_Tasks for this exercise_
A. Reproduce the part of the Sony SmartWatch 3 text starting at "When we posted" and ending at "on my phone.".
B. According to the Sony SmartWatch 3 text, through what part of the watch does Sony make NFC work?

When we posted a week or so ago about Expansys’ availability of the Sony SmartWatch 3, we began eagerly awaiting a review device which, we understand, is on its way to us. However, Ausdroid reader Marcus Kenny decided to buy one, and has received his already. He took a quick look through his new gadget, and gave us his thoughts:
I found out that Expansys had the watch I wanted available on Saturday, so I immediately ordered it, and it came today.
The SmartWatch 3 says it has NFC, but I have yet to be able to do anything with it. My phone beeps if I get it close to an NFC device or card, but nothing happens with the watch. After some playing around, I discovered that Sony have made the NFC work through the screen itself. Now I just need to find a use other than opening the Android Wear app on my phone.
There is no heart rate sensor or other health monitor (unless you count the accelerometer) so that rumour is busted.

_Entries supplied_

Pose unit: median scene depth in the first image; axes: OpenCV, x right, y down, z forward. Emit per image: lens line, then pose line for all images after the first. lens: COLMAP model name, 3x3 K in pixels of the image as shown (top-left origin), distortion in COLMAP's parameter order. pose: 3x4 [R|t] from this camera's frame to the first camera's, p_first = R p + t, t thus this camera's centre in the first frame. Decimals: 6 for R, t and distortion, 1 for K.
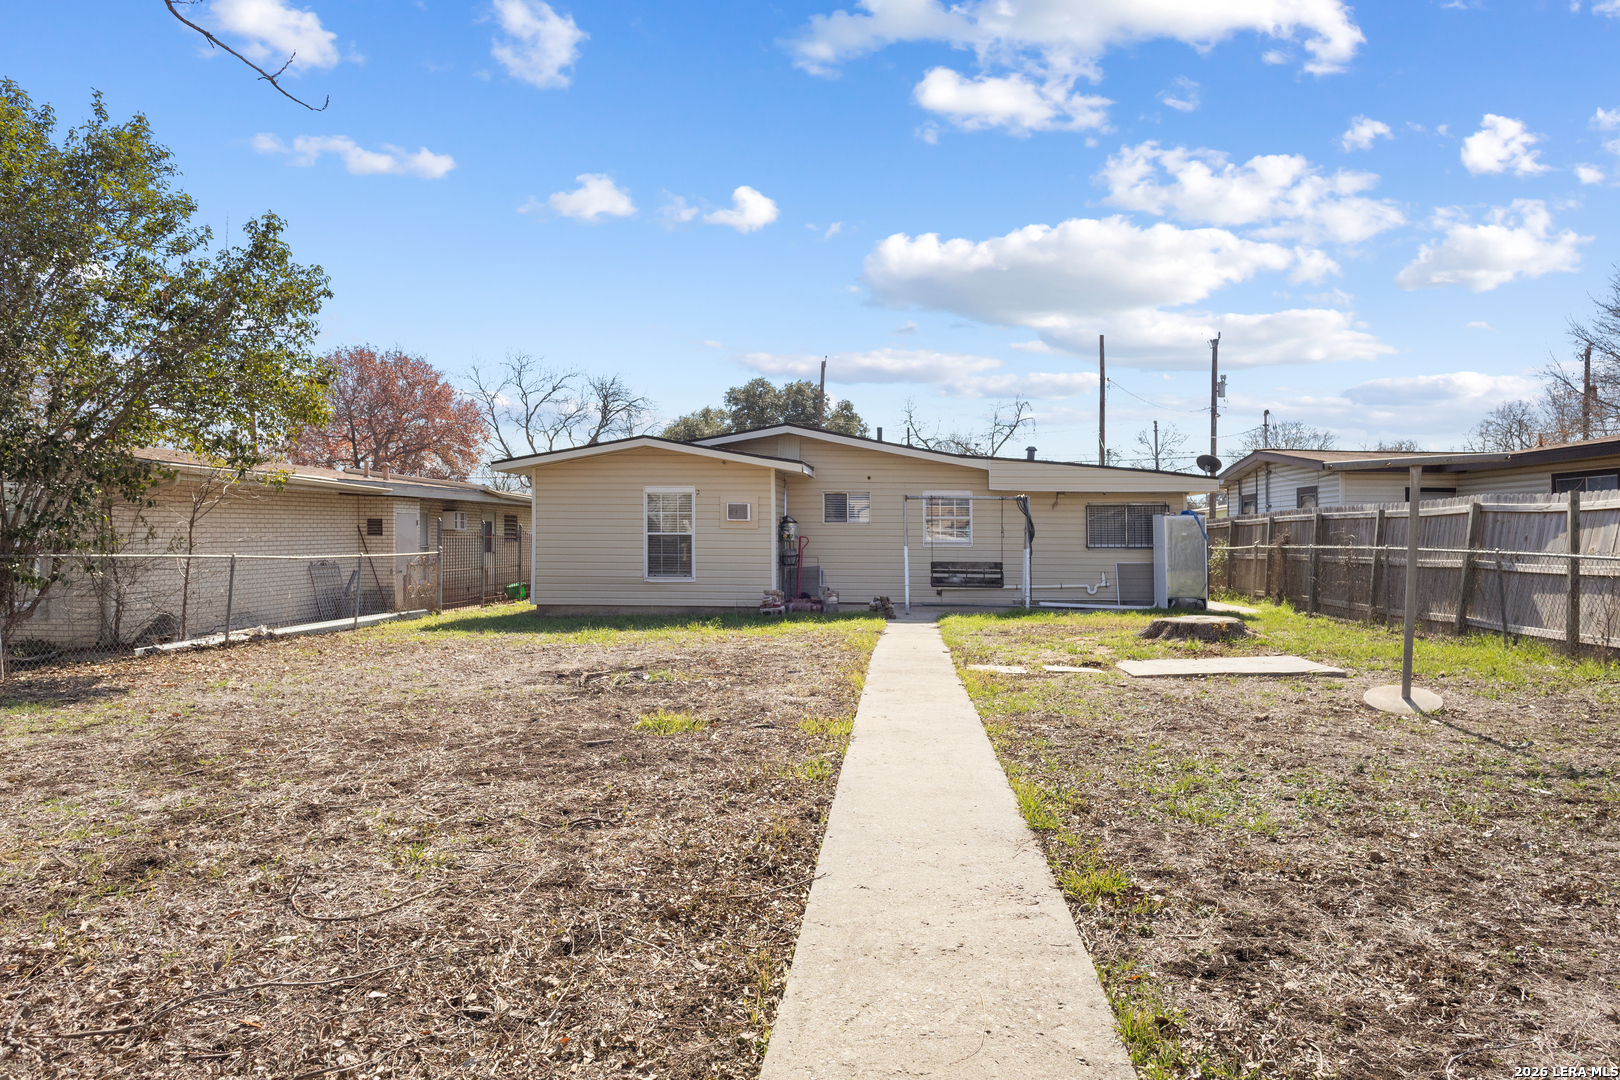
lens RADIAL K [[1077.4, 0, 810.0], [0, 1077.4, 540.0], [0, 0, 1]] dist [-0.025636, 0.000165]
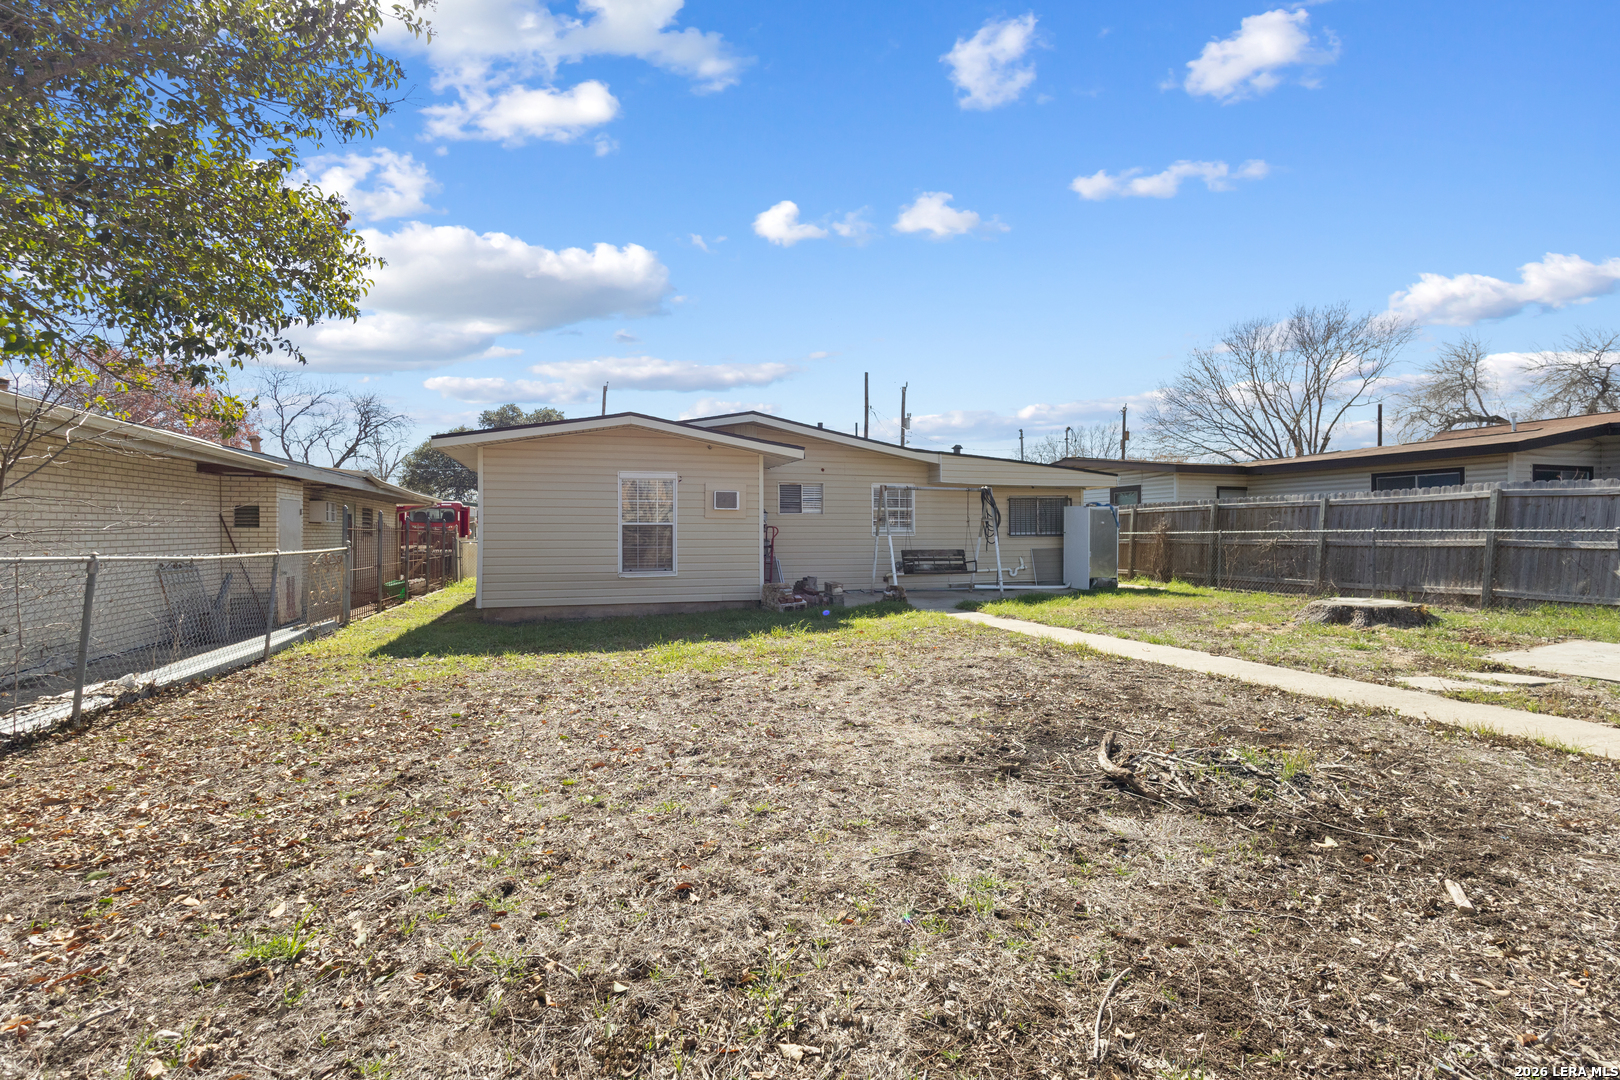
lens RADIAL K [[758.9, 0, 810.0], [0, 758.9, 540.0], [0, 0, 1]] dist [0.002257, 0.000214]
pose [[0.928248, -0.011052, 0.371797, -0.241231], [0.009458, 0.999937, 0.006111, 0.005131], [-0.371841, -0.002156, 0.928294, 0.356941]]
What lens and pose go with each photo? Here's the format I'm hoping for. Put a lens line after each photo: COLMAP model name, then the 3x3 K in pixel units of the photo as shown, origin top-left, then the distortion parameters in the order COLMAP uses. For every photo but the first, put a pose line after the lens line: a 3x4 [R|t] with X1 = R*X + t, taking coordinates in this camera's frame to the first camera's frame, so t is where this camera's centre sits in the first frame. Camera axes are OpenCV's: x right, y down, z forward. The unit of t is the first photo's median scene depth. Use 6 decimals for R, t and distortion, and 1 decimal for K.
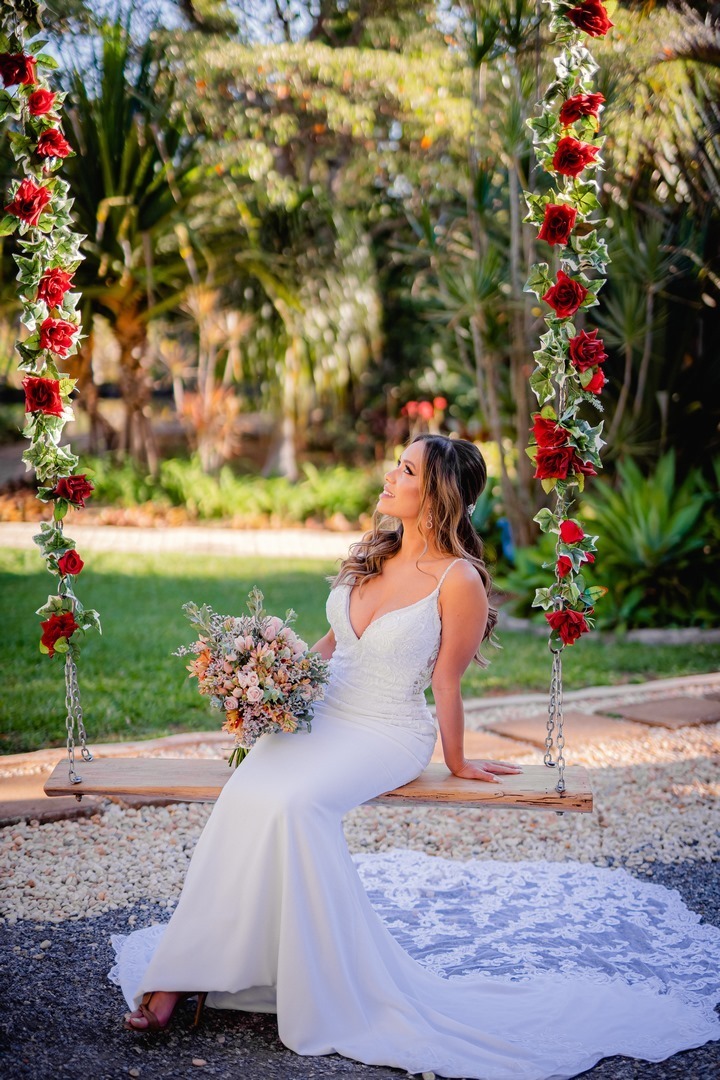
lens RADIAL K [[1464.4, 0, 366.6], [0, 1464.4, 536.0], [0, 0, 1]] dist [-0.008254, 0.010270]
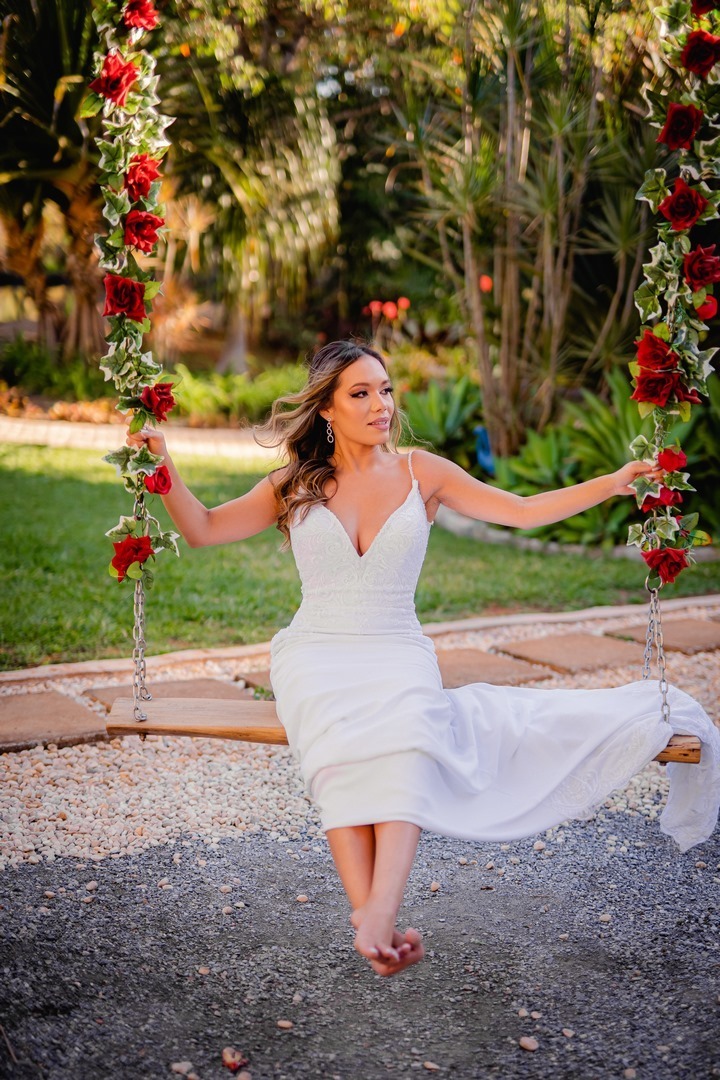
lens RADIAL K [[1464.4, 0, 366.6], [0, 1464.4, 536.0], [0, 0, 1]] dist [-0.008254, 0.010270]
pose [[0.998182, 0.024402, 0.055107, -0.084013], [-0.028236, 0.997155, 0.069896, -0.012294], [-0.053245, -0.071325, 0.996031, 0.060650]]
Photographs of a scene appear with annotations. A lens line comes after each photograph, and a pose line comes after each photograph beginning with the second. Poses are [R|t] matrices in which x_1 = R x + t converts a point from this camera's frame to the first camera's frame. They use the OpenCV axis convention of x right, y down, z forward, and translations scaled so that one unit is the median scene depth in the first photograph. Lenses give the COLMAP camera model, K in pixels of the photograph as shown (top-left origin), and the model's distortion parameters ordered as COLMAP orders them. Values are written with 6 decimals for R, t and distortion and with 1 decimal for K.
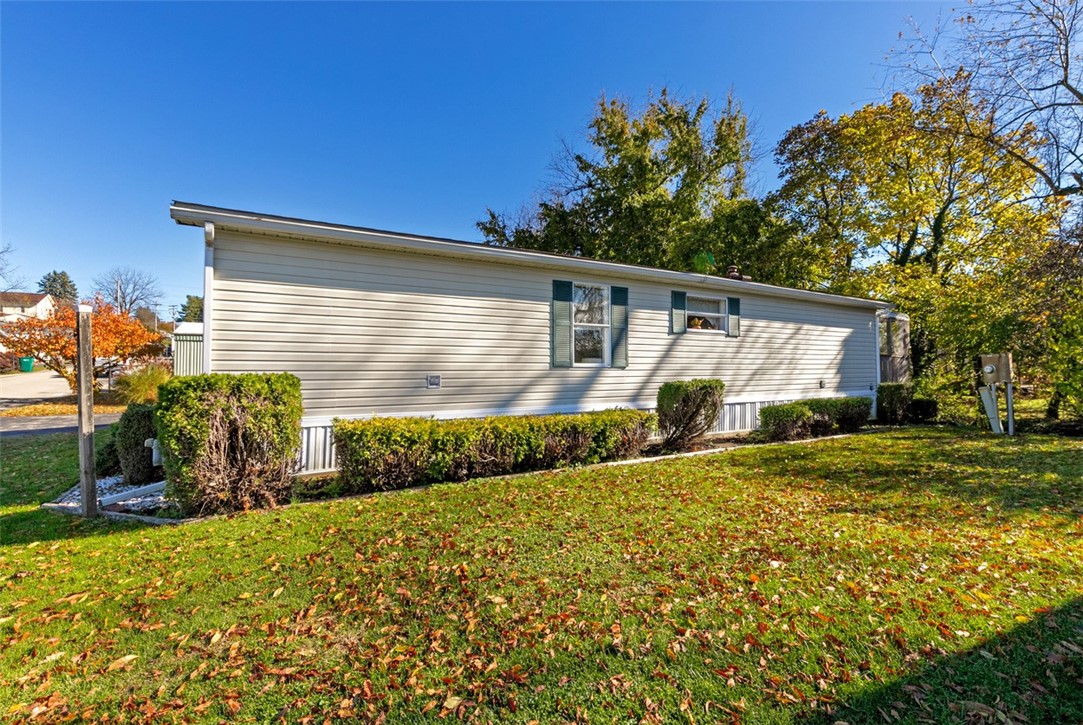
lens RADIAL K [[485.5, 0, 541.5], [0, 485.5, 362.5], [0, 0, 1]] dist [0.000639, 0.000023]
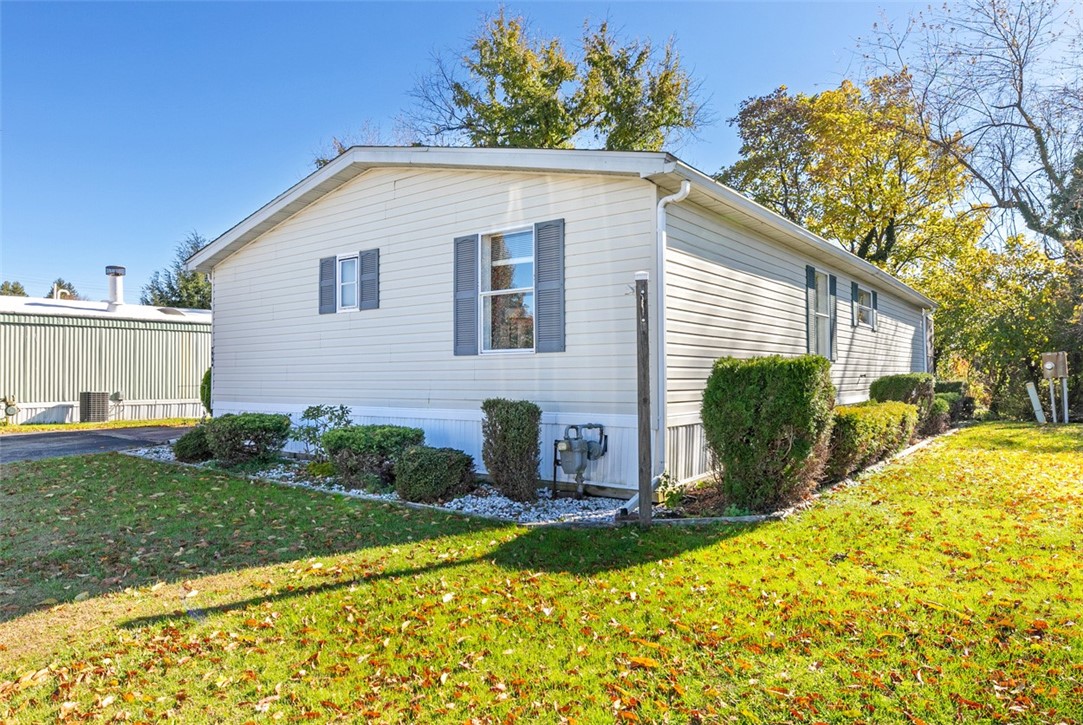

_Exercise results_
A.
When we posted a week or so ago about Expansys’ availability of the Sony SmartWatch 3, we began eagerly awaiting a review device which, we understand, is on its way to us. However, Ausdroid reader Marcus Kenny decided to buy one, and has received his already. He took a quick look through his new gadget, and gave us his thoughts:
I found out that Expansys had the watch I wanted available on Saturday, so I immediately ordered it, and it came today.
The SmartWatch 3 says it has NFC, but I have yet to be able to do anything with it. My phone beeps if I get it close to an NFC device or card, but nothing happens with the watch. After some playing around, I discovered that Sony have made the NFC work through the screen itself. Now I just need to find a use other than opening the Android Wear app on my phone.

B. Through the screen itself.